The defense deal with France includes a mutual assistance clause, which states that the two sides will come to each other's aid “with all appropriate means at their disposal, and if necessary with the use of armed force, if they jointly ascertain that an armed attack is taking place against the territory of one of the two.”

The deal also includes a provision for Greek participation in French-led military operations such as those it has conducted in the Sahel region of Africa.

Mitsotakis said last week that the mutual assistance clause “essentially says that if any of the countries is attacked, if its territory is challenged, its sovereignty is challenged, then there is an obligation by the other party to assist it.”

Speaking at an Athens Democracy Forum conference, Mitsotakis had said that “this is a strategic partnership which in my mind goes above and beyond the mutual assistance clauses that are currently included in the European treaties.”

The idea of collective defense is a principal tenet of NATO, of which both Greece and France are members, as is Turkey.
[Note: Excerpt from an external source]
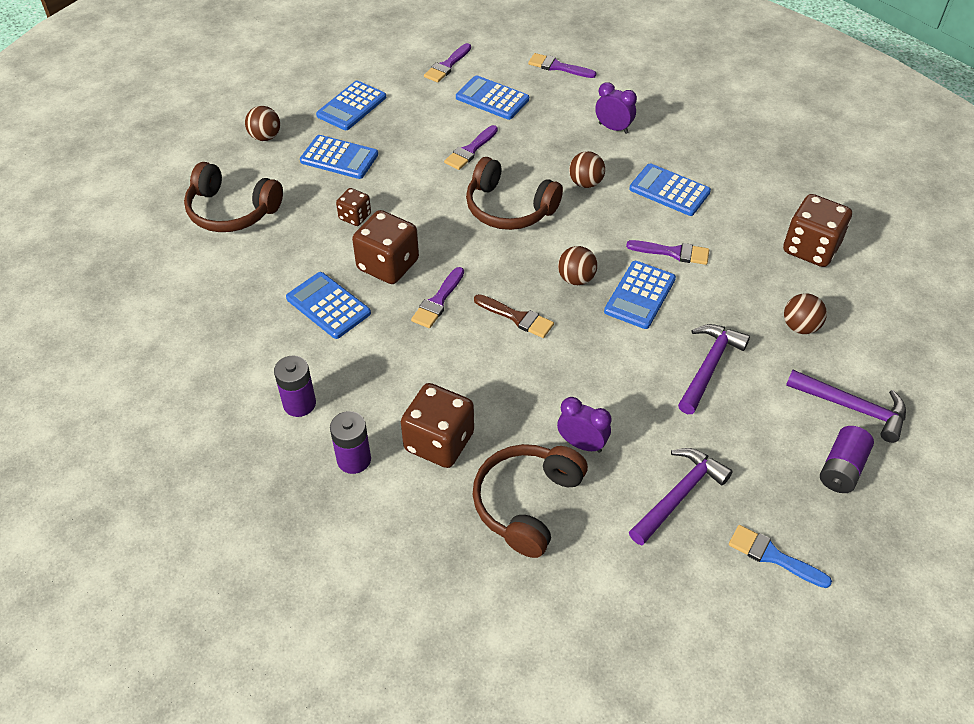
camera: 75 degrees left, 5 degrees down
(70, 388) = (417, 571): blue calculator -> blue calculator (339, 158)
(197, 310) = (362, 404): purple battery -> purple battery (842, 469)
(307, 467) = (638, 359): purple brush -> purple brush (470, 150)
Article 5 of the alliance's treaty stipulates that an attack on one member nation is considered an attack on all.

“Does Article 5 apply in the case of an attack by a NATO member? I'm not sure NATO has ever been very clear on that issue,” Mitsotakis had said when asked during the conference why Greece needed an extra alliance agreement. “My obligation is to defend my country and to form the necessary alliances over and above the security arrangements that we already have.”